Notification of Breach of Unsecured Health Information: We are required by law to maintain the privacy of your health information, and to provide you with this Notice containing our legal duties and privacy practices with respect to your protected health information. Our policy is to encrypt our electronic files containing your health information so as to protect the information from those who should not have access to it. If, however, for some reason we experience a breach of your unencrypted health information, we will notify you of the breach.
Paper Notice: You have the right at any time to obtain a paper copy of this Notice, even if you receive this Notice electronically. You may make such a request by writing to the address provided at the end of this Notice.
Choose Someone to Act for You: If you have given someone medical power of attorney or if someone is your legal guardian, that person can exercise your rights and make choices about your health information. We will make sure the person has this authority and can act for you before we take any action.
For certain health information, you can tell us your choices about what we share. If you have a clear preference for how we share your information in the situation described below, notify us using the contact information listed below.
In these cases, you have both the right and the choice to tell us to:
Share information with your family, close friends, or others involved in your care
Share information in a disaster relief situation
Include your name in a hospital directory
If you are not able to tell us your preference, for example, if you are unconscious, we may go ahead and share your information if we believe it is in your best interest. We may also share your information when needed to lessen a serious and imminent threat to health and safety.
In the case of fundraising, we may contact you for fundraising efforts, but you can tell us not to contact you again.
OTHER SPECIFIC STATE LAW REQUIREMENTS
Some states provide even greater rights, including more favorable access and amendment rights, as well as protection for particularly sensitive information. Special privacy protections apply to sensitive health information including AIDS/HIV-related information, alcohol and substance abuse treatment information, mental health information, and genetic information. Some parts of this Notice may not apply to these types of information. Uses and disclosures of this information will only be made with your express written authorization in accordance with applicable law.
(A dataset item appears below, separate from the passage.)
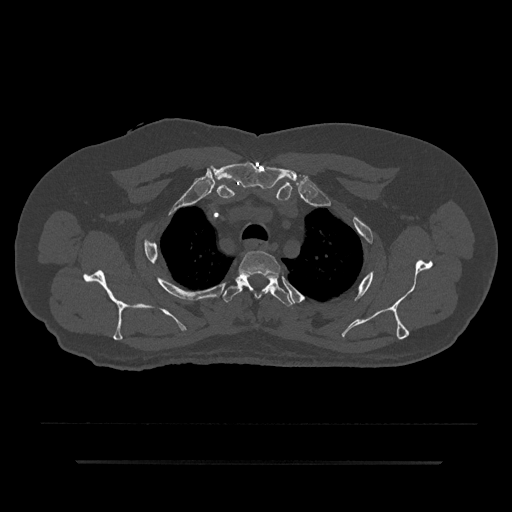
CT including the spine, one axial slice; position 675 of 797 along the scan axis; reconstruction kernel Br40s/3; bone window (W 1800 / L 400 HU); 0.5 mm slice thickness; 512 × 512 image matrix, field of view 464 × 464 mm. Patient: male, 59 years. Case-level facts recorded for this patient, not image findings: primary cancer: bile ducts; vertebrae with lytic lesions (as recorded): T10.
Structures marked on this image (semi-automatic segmentation, software-assisted and operator-edited):
- T2 vertebra: box from (x=238, y=251) to (x=281, y=277) px
- T3 vertebra: (x=222, y=273)–(x=293, y=306)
If you have any questions about this Notice, you may contact our Corporate Compliance Officer at 217-540-5100, or write us at:
Corporate Compliance Officer
1200 Network Centre, Suite 2
Effingham, Illinois 62401 (217) 540-5100
If you are concerned that we may have violated your privacy rights or have any other complaints, you may complain to us using the contact information above. You also may submit a written complaint to the U.S. Department of Health and Human Services. We will provide you with the address to file your complaint with the U.S. Department of Health and Human Services upon request. If you choose to file a complaint, we will not retaliate or take action against you for your complaint.